Short task:
Pick out and copy every line in the items below that contains the string "indicated". Matching is case-sensitive.

===== Stored records

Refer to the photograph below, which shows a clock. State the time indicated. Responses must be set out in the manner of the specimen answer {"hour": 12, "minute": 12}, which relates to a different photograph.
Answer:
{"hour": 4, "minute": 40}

==========
===== Stored records

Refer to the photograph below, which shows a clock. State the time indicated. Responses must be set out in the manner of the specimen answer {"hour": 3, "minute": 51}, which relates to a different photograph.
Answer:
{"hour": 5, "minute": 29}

==========

Result:
Refer to the photograph below, which shows a clock. State the time indicated. Responses must be set out in the manner of the specimen answer {"hour": 12, "minute": 12}, which relates to a different photograph.
Refer to the photograph below, which shows a clock. State the time indicated. Responses must be set out in the manner of the specimen answer {"hour": 3, "minute": 51}, which relates to a different photograph.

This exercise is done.